With Easter approaching this weekend, we thought it would be nice to highlight a special artifact in our collection.
The Type 1 Chaplain Kit (Protestant) has been in service since the latter stages of the Korean War.
During World War 1 and World War 2, chaplain kits were contained in leather suitcases and some of the items were actual glass for the church and Communion services. These were beautiful but not conducive for combat action.
However, as warfare changed, so did the Chaplain kits.
Instead of leather cases which were bulky and hard to carry, they changed to the weather-proof fabric which was lighter and more durable. They also had better-carrying straps. Type 1 has a body (secure) strap that would make it better to carry into battle. Inside of this kit, it has cloth sewn into the top cover that describes each piece included in the kit.
This includes the
chalice, chalice insert, candle holders, flame protectors, bottles, altar cloths, Bible, prayer book, and Bible stand to just name a few. Usually, there would be a large piece of foam with a spot cut out for each piece of the set.
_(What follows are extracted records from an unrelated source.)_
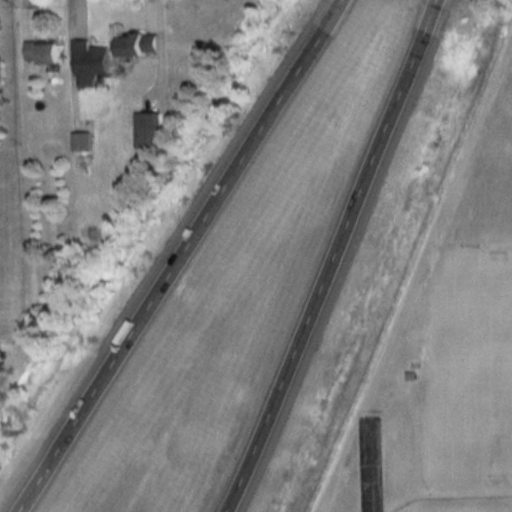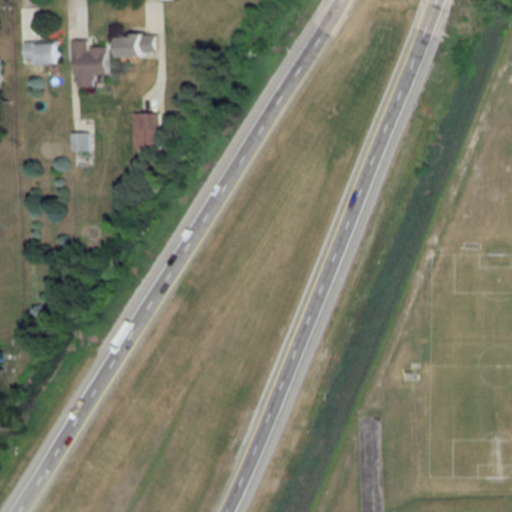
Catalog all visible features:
building: (136, 44)
building: (41, 52)
building: (88, 63)
building: (0, 69)
building: (145, 130)
building: (80, 141)
road: (179, 256)
road: (332, 257)
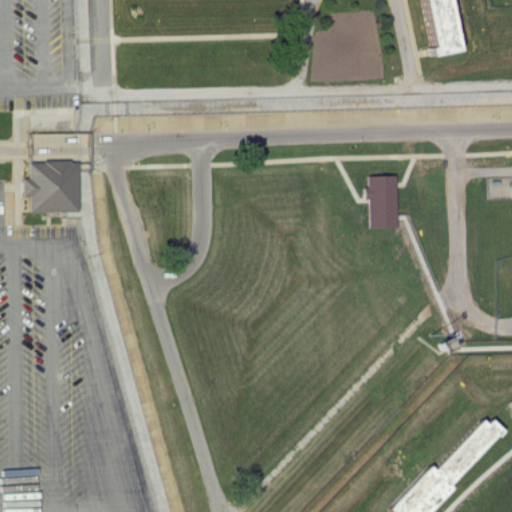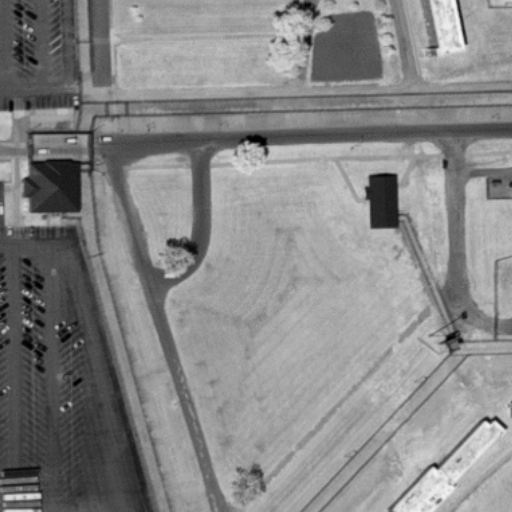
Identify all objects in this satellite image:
road: (4, 44)
road: (42, 64)
building: (50, 187)
building: (51, 187)
road: (13, 381)
road: (56, 382)
road: (98, 389)
road: (127, 510)
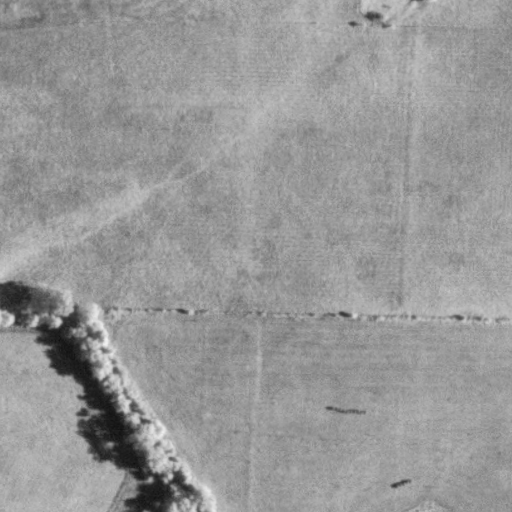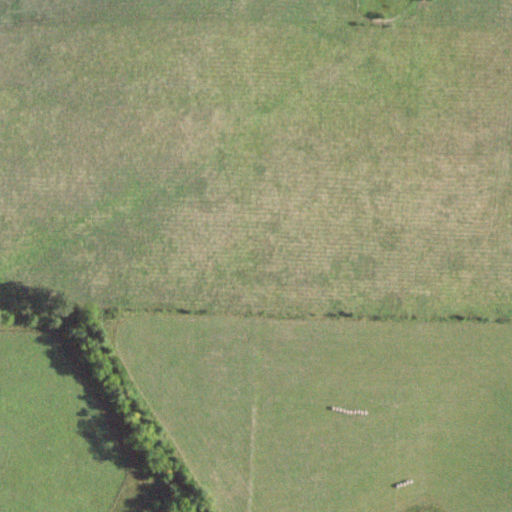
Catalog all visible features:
road: (118, 383)
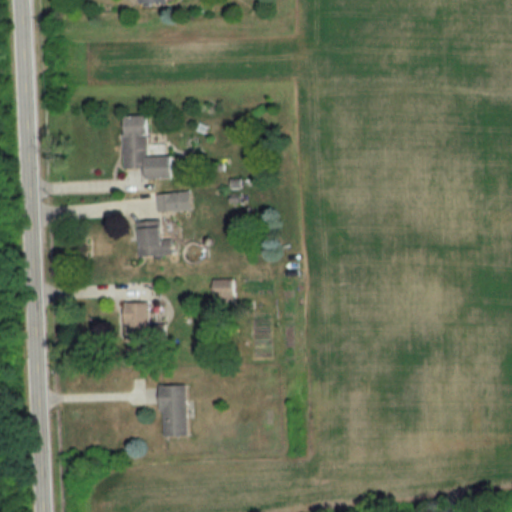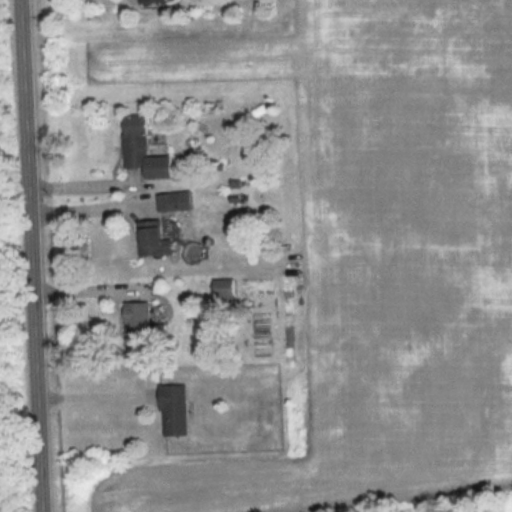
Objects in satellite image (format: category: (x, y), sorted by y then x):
building: (150, 0)
building: (145, 149)
building: (175, 201)
road: (92, 208)
building: (155, 240)
crop: (369, 252)
road: (38, 255)
building: (144, 332)
building: (176, 410)
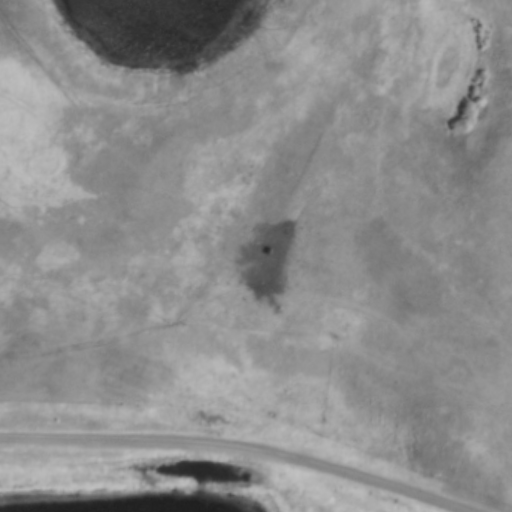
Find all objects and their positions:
road: (248, 441)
However, the kit in the museum’s possession lacks the foam insert.
One of the unique features of our chaplain’s kit is that it comes with several Protestant worship books. These could be added at the specific request of the chaplain depending on the mission and the number of men under the shepherding of the chaplain. These books contain hymns, responsive readings, and assigned Scripture passages for the types of services that the chaplain would do.
Chaplains would change their services for certain holidays as well including Easter and Christmas, so that soldiers on the battlefield could observe these as if they were at home.
The US military chaplains go where they are sent. Very often they are on the frontlines with the soldiers which is why their kit is made easy to carry. Their devotion to their duty should be commended as they are bringing hope and comfort to soldiers when they need it the most.